Take the Log4j incident, for example. Organizations with good SBOMs could quickly identify whether they were affected and respond confidently. Without that visibility, companies lost valuable time just figuring out where they stood.
Even with the complexity of modern open source ecosystems, SBOM generation tools are getting better at surfacing both direct and indirect dependencies. That visibility lets you build better incident response plans and communicate clearly with stakeholders when issues arise.
Sustaining Open Source Security Work
Katie Steen-James**: ** Bob, from your perspective at Google, what are the main challenges in sustaining open source security efforts?
Bob Callaway:** ** Sustainability starts with automation. Humans make mistakes—it’s inevitable—so you need automated systems for updates, dependency management, and credential rotation.
We also focus on process: documenting repeatable workflows so communities can respond consistently to issues. Reproducible builds, strong CI pipelines, and minimal dependency surfaces all help reduce risk.
Beyond that, there’s a social dimension. Much of the open source infrastructure the world relies on—like PyPI or NPM—is maintained by volunteers. We depend on their goodwill. We need to recognize that and support them, whether through funding, staffing, or simply by helping share the load.
Security and sustainability go hand in hand. A burned-out maintainer is a security risk.
Looking Ahead
Katie Steen-James**: ** As we look to the future, what major cybersecurity and policy trends do you see on the horizon?
Jeremy Stanley:** ** We’re already seeing the EU’s CRA inspire similar regulations in other regions. In the U.S., government and defense sectors are tightening their supply chain security requirements, but commercial software remains largely self-regulated.

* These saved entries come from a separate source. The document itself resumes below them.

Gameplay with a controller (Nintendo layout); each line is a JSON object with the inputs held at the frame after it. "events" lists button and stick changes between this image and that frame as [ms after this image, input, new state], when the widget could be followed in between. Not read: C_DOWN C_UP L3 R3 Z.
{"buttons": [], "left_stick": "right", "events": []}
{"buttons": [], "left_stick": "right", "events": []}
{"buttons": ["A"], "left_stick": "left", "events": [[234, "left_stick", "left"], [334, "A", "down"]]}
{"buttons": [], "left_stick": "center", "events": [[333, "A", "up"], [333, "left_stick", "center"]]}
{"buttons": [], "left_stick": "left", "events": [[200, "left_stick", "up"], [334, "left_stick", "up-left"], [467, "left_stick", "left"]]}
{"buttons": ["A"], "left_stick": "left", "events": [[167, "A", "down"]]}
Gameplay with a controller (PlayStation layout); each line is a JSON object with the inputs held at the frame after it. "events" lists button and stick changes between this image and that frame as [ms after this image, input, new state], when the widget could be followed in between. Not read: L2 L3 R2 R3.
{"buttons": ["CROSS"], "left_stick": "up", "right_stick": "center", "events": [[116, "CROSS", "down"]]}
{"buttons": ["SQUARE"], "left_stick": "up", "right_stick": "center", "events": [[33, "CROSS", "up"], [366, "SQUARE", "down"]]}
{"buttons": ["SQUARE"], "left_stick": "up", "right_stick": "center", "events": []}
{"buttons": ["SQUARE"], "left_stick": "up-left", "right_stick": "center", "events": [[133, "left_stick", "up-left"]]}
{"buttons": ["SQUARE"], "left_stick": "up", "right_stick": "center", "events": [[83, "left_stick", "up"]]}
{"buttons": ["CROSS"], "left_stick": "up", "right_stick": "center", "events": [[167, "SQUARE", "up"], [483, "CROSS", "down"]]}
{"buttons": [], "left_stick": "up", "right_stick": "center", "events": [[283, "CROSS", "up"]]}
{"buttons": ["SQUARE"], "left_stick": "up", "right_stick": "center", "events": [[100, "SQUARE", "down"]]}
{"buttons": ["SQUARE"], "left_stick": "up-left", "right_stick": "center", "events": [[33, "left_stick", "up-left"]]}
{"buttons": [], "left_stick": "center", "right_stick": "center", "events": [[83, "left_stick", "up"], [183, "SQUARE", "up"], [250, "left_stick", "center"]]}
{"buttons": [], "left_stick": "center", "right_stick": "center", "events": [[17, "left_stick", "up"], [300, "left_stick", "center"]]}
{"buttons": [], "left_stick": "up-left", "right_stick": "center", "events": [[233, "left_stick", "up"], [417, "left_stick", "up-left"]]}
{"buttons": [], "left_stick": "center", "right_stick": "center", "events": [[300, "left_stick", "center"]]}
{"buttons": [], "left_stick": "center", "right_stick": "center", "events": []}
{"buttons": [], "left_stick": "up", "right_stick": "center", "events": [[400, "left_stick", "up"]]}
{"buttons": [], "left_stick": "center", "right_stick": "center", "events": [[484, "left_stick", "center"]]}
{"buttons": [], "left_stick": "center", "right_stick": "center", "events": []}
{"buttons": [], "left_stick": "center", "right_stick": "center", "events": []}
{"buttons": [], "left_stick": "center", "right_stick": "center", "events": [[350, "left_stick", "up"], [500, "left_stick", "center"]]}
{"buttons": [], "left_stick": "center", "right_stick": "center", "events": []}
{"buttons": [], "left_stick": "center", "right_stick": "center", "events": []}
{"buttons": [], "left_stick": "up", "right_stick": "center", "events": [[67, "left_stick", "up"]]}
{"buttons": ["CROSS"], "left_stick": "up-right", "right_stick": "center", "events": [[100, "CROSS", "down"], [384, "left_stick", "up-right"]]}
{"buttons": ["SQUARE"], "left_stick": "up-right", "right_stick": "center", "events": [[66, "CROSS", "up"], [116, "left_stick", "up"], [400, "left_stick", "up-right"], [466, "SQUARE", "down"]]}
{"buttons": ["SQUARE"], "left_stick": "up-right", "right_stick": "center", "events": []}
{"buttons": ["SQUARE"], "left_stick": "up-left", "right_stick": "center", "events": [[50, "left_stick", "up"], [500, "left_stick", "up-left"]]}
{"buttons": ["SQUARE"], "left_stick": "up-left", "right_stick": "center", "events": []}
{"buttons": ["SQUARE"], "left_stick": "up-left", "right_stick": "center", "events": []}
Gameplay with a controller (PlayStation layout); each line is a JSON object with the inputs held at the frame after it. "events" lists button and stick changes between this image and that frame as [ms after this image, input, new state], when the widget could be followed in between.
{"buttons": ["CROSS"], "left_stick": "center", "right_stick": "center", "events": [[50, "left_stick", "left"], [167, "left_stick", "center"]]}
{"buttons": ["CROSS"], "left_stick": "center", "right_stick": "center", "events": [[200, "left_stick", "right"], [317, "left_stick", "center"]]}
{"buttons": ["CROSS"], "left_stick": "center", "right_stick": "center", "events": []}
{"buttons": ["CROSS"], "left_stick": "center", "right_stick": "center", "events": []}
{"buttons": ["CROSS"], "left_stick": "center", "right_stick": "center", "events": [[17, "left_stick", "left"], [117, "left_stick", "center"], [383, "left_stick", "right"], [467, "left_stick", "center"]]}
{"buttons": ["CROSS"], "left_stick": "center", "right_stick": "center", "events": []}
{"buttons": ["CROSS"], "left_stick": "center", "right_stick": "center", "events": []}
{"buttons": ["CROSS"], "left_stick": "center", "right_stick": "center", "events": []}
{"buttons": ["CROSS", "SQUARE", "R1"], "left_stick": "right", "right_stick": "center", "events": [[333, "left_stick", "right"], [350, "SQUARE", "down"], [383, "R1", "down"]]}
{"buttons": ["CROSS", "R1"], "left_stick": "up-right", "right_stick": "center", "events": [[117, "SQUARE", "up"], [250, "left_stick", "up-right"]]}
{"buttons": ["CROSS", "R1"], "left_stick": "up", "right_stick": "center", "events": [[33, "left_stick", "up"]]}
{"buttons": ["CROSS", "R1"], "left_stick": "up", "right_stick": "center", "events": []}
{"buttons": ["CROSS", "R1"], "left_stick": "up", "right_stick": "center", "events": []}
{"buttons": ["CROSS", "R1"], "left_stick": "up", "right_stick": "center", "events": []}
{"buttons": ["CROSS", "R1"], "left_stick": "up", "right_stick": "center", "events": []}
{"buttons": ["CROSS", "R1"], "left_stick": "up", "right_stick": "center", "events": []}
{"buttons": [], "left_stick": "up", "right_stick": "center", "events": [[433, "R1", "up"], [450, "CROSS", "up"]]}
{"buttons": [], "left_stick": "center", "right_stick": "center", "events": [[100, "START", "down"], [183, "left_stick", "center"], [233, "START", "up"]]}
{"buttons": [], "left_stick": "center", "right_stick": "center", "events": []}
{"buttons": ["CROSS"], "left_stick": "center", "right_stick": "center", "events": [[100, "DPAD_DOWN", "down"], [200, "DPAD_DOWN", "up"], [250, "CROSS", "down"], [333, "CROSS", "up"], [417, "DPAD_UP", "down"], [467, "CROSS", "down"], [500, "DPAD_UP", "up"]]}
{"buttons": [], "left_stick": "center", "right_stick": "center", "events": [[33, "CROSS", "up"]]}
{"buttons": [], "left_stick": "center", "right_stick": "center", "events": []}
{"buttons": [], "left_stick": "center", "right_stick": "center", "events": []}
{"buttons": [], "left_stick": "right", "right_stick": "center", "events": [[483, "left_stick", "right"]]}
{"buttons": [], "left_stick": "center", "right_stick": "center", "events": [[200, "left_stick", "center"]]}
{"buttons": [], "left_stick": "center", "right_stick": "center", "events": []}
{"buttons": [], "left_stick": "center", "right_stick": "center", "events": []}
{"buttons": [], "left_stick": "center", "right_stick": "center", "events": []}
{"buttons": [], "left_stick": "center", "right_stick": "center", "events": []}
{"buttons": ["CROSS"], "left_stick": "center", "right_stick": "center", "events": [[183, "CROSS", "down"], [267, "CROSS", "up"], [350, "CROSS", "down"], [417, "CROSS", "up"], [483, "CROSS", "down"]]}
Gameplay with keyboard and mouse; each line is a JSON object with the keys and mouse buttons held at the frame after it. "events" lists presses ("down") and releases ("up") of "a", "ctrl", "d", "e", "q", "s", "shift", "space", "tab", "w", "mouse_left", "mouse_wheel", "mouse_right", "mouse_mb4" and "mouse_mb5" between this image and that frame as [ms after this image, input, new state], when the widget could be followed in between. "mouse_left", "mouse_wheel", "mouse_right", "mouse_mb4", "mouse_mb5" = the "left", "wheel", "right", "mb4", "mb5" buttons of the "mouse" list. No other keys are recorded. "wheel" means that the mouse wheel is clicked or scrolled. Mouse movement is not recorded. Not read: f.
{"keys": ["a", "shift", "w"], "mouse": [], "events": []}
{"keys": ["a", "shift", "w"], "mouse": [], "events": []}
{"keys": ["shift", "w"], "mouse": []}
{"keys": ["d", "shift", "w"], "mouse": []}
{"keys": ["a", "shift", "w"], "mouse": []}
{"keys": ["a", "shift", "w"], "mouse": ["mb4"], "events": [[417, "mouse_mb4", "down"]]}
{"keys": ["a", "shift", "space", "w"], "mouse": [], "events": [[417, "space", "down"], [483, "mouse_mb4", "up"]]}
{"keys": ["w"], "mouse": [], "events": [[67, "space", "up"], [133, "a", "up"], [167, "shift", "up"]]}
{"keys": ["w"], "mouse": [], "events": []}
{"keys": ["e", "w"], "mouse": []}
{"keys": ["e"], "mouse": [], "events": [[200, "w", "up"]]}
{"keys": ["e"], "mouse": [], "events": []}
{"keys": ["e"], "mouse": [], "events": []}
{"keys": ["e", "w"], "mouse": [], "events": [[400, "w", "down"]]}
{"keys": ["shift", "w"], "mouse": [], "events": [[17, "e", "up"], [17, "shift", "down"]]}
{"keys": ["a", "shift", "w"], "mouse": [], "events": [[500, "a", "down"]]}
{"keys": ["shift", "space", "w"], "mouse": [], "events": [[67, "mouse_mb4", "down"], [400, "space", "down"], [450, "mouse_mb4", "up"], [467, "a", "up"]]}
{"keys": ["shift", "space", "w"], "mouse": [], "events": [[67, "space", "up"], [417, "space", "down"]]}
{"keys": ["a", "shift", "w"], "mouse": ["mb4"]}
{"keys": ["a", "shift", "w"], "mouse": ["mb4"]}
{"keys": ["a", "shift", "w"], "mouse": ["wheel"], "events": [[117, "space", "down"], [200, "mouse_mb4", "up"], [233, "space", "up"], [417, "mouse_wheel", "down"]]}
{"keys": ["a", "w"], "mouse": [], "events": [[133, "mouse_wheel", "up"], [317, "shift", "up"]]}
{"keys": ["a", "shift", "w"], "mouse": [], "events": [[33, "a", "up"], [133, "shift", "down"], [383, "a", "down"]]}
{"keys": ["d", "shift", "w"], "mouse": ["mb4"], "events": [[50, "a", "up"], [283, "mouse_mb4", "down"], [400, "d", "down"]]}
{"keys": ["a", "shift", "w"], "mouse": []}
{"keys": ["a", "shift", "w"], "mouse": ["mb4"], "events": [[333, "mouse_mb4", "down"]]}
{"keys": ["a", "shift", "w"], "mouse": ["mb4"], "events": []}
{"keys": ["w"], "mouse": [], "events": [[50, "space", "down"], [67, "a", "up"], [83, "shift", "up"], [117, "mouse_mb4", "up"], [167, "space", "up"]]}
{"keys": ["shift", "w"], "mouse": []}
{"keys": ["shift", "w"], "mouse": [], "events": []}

Barry Peddycord III:** ** We’re also seeing new “bill of materials” concepts emerging—like CBOMs for cryptographic materials and AI BOMs for machine learning models. These tools aim to improve transparency across different parts of the supply chain.
Bob Callaway:** ** I think quantum computing is the next big shift. Post-quantum cryptography will eventually force organizations to rotate their signing keys and rethink encryption entirely.
The bigger lesson is adaptability. Whether it’s new regulations, new algorithms, or new attack surfaces, organizations that get the fundamentals right—identity management, automation, transparency—will be best prepared for whatever comes next.